Top of Input data

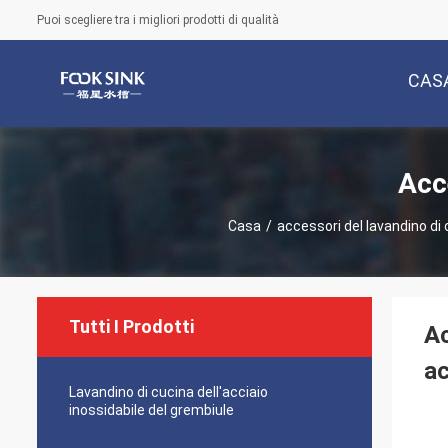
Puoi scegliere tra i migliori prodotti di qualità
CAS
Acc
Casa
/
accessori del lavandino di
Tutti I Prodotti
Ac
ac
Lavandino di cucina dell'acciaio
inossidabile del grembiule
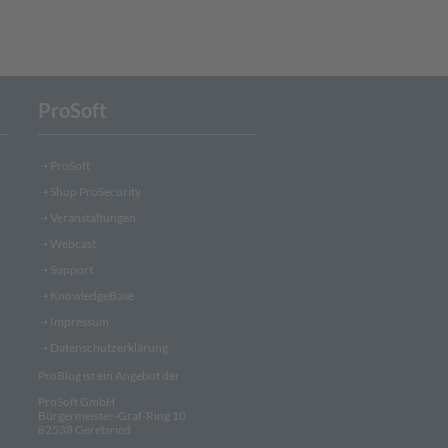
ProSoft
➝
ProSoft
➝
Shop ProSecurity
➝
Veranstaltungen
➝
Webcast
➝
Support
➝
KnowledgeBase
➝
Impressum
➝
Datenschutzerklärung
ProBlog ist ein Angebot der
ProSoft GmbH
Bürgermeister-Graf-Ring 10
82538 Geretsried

Bottom of Input data
Top of Input data

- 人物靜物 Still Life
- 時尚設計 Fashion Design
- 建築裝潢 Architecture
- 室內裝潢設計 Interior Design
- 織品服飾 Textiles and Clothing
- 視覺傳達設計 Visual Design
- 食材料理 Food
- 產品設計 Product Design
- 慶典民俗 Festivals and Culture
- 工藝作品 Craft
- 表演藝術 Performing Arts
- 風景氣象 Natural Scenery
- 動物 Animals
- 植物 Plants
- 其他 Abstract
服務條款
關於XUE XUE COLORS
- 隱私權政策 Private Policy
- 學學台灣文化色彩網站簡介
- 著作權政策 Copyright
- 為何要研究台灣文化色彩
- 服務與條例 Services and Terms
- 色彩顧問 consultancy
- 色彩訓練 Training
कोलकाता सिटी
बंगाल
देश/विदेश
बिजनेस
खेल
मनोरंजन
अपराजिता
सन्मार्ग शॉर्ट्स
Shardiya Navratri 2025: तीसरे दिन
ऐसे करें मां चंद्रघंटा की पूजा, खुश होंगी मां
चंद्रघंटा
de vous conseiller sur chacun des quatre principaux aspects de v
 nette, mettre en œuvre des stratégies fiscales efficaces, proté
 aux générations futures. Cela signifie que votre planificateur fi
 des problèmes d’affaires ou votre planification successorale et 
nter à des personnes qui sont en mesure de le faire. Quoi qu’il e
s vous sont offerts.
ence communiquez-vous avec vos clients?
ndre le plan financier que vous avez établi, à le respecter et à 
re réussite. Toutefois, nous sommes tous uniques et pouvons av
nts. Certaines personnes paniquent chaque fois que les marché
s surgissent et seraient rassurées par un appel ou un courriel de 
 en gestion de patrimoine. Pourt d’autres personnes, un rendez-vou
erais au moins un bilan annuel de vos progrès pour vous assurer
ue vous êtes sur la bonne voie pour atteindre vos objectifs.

Bottom of Input data
Top of Input data

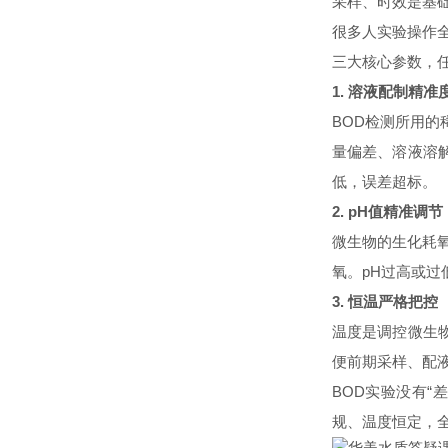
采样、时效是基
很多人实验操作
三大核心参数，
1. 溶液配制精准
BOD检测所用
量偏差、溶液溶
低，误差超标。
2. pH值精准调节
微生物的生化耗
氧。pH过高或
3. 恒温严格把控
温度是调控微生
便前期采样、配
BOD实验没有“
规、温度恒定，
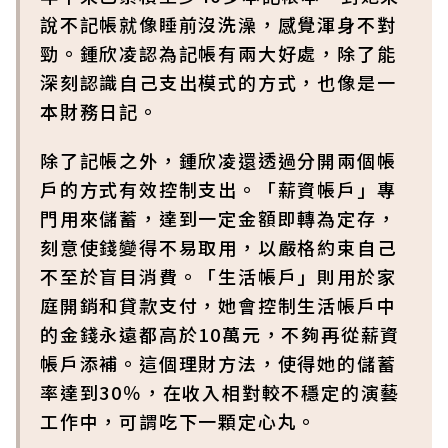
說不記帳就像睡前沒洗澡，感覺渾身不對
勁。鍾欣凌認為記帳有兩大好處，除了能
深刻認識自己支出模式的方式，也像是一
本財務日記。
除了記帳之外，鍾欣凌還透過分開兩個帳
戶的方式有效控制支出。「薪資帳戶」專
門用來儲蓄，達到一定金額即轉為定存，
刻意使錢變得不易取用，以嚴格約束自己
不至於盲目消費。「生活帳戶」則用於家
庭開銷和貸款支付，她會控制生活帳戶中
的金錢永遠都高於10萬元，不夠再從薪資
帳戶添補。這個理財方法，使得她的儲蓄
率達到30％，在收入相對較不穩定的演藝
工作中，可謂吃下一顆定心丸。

Bottom of Input data

* Prompt: Which lines in the entries above contain the word "personnes"? Copy each of them.

* Written solution:
nter à des personnes qui sont en mesure de le faire. Quoi qu’il e
nts. Certaines personnes paniquent chaque fois que les marché
 en gestion de patrimoine. Pourt d’autres personnes, un rendez-vou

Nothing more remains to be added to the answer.